Source material:

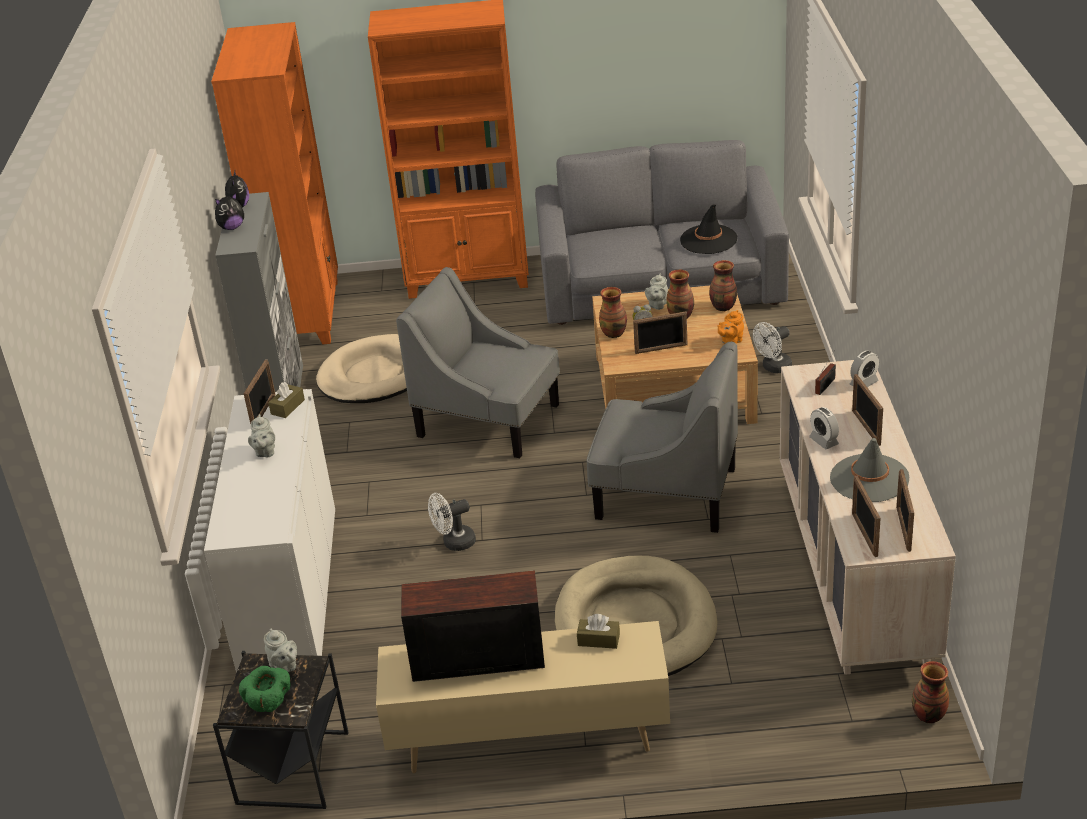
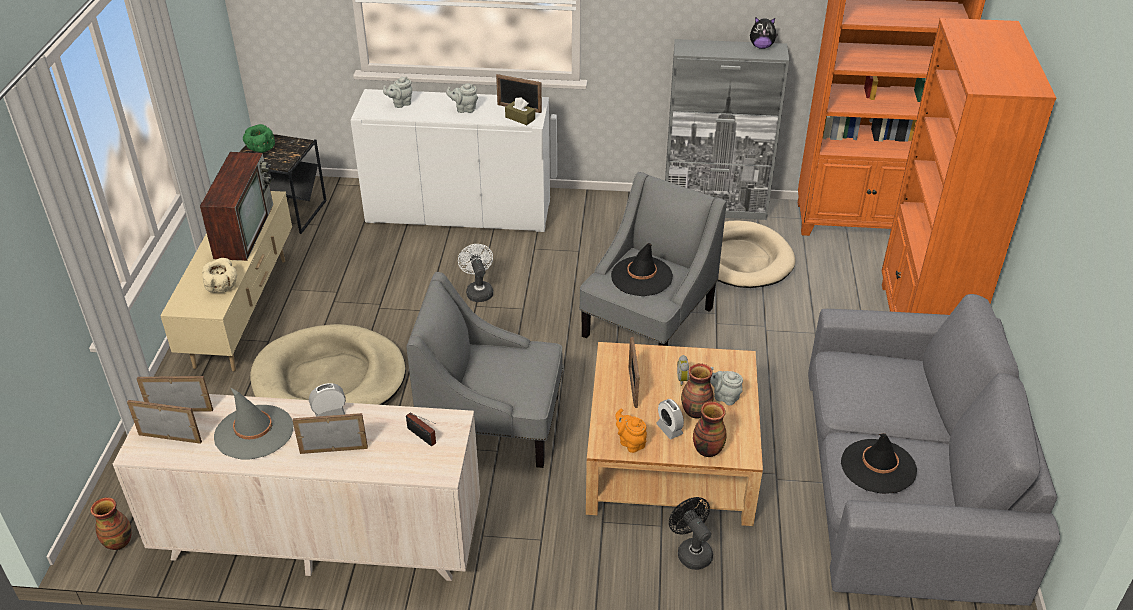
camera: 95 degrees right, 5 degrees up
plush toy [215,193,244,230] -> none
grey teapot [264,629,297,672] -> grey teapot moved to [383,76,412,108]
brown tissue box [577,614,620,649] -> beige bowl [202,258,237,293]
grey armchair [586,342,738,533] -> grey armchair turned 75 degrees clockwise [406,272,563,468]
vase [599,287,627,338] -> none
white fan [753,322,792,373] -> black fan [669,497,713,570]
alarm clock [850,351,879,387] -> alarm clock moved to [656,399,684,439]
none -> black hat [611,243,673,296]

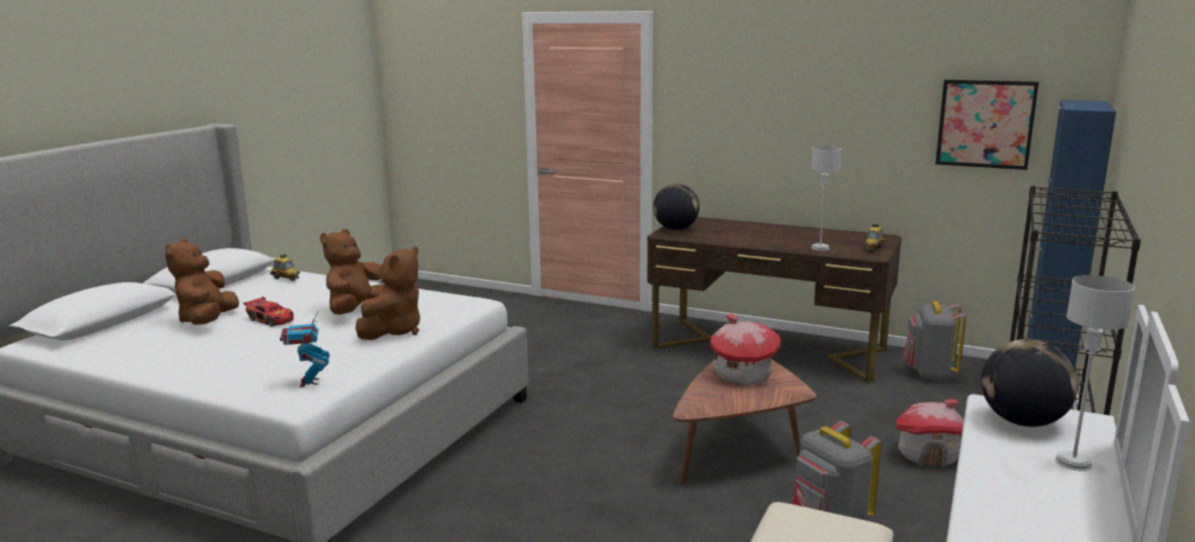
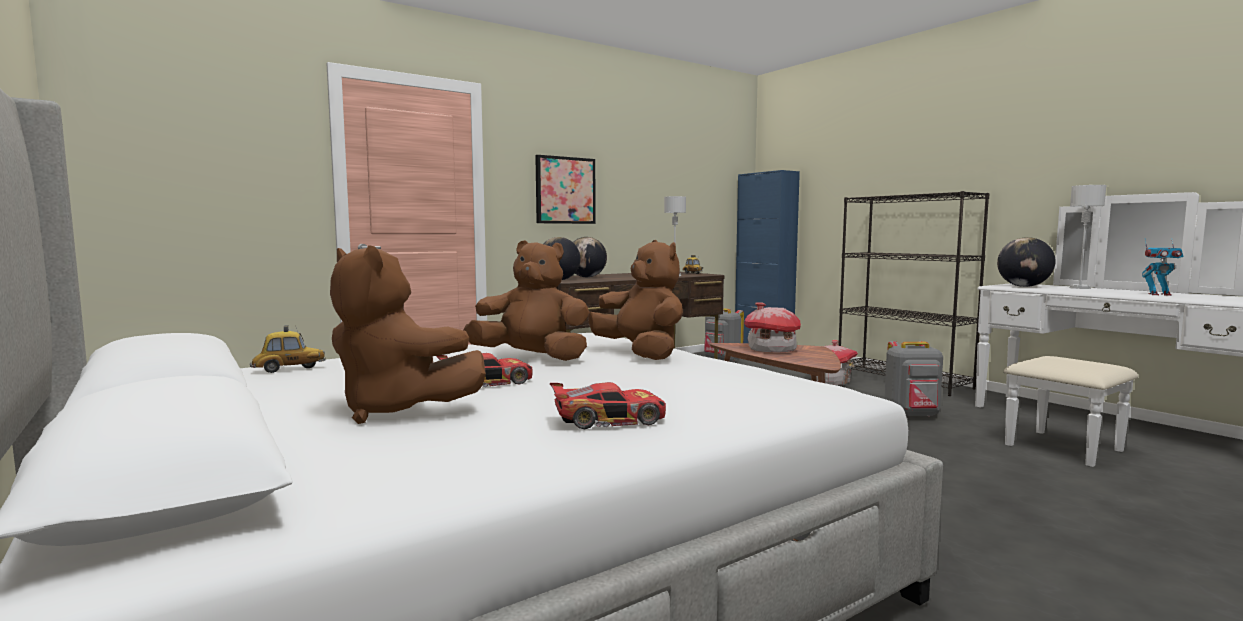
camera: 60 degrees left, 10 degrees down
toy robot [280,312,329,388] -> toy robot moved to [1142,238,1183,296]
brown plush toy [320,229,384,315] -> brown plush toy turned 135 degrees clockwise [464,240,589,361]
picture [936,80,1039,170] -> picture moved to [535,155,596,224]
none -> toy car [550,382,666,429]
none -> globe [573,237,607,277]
* * *
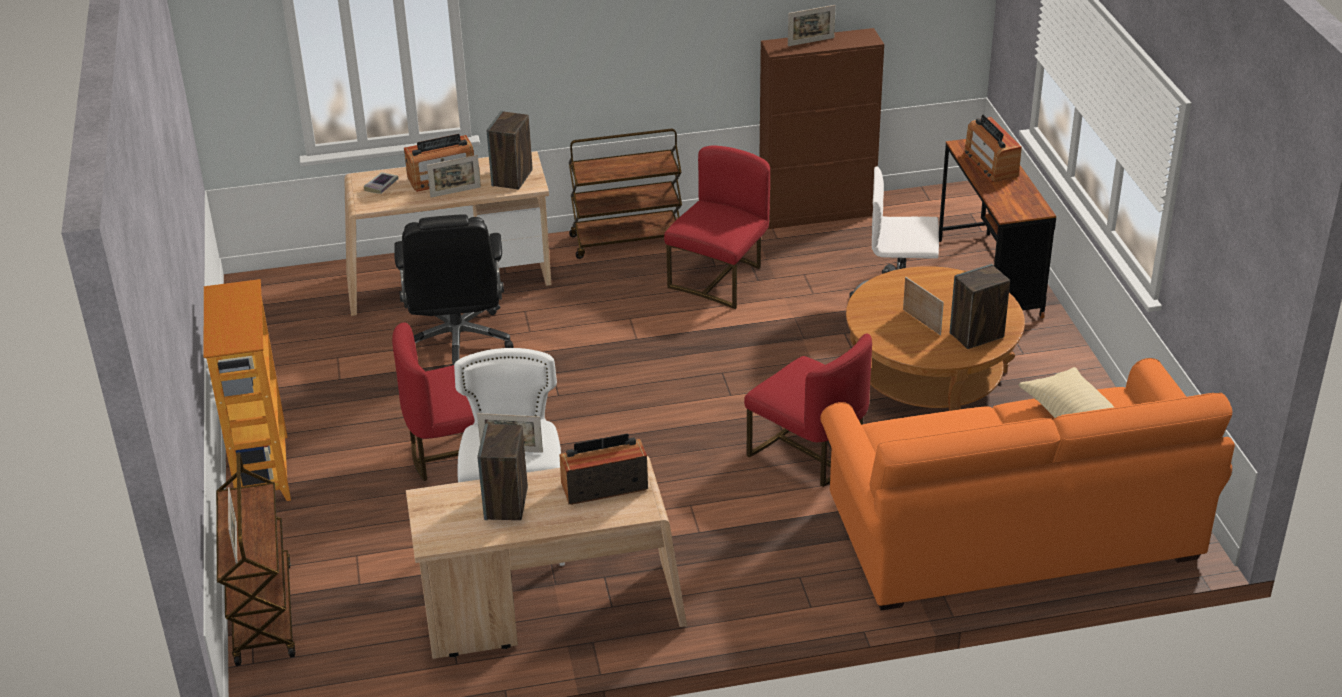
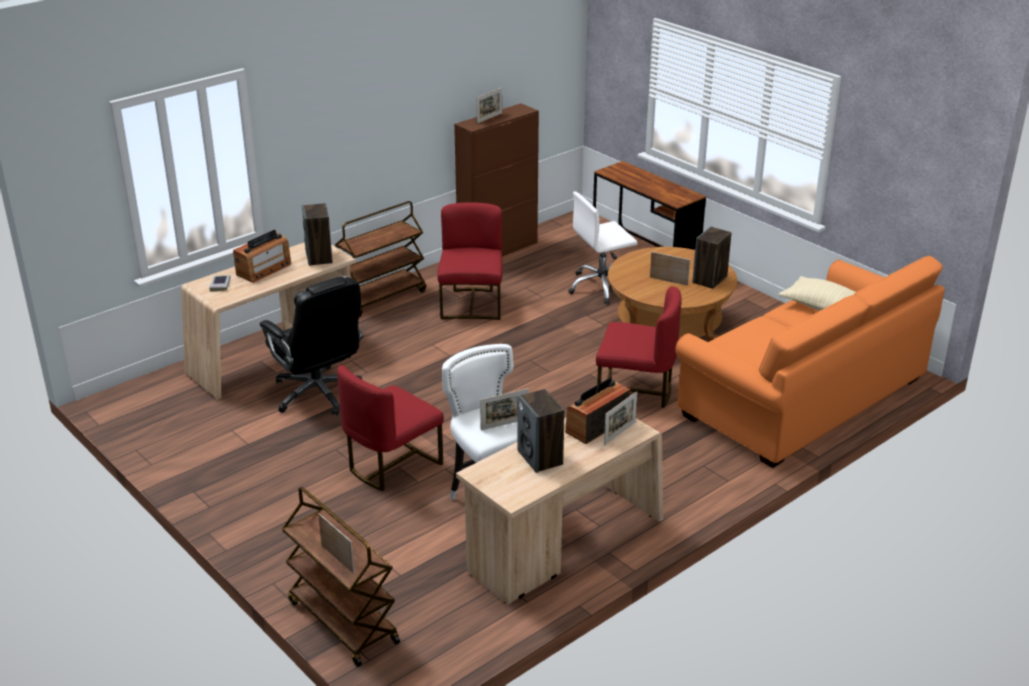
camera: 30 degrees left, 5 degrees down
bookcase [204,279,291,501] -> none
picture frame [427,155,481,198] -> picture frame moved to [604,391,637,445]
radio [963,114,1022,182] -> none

Work to be completed: In the entries above, find the line with "camera: 95 degrees right, 5 degrees up" and the line with "none -> globe [573,237,607,277]". Write out exactly those two lines and every line between them, pictures excluded.

Exercise output:
camera: 95 degrees right, 5 degrees up
plush toy [215,193,244,230] -> none
grey teapot [264,629,297,672] -> grey teapot moved to [383,76,412,108]
brown tissue box [577,614,620,649] -> beige bowl [202,258,237,293]
grey armchair [586,342,738,533] -> grey armchair turned 75 degrees clockwise [406,272,563,468]
vase [599,287,627,338] -> none
white fan [753,322,792,373] -> black fan [669,497,713,570]
alarm clock [850,351,879,387] -> alarm clock moved to [656,399,684,439]
none -> black hat [611,243,673,296]

camera: 60 degrees left, 10 degrees down
toy robot [280,312,329,388] -> toy robot moved to [1142,238,1183,296]
brown plush toy [320,229,384,315] -> brown plush toy turned 135 degrees clockwise [464,240,589,361]
picture [936,80,1039,170] -> picture moved to [535,155,596,224]
none -> toy car [550,382,666,429]
none -> globe [573,237,607,277]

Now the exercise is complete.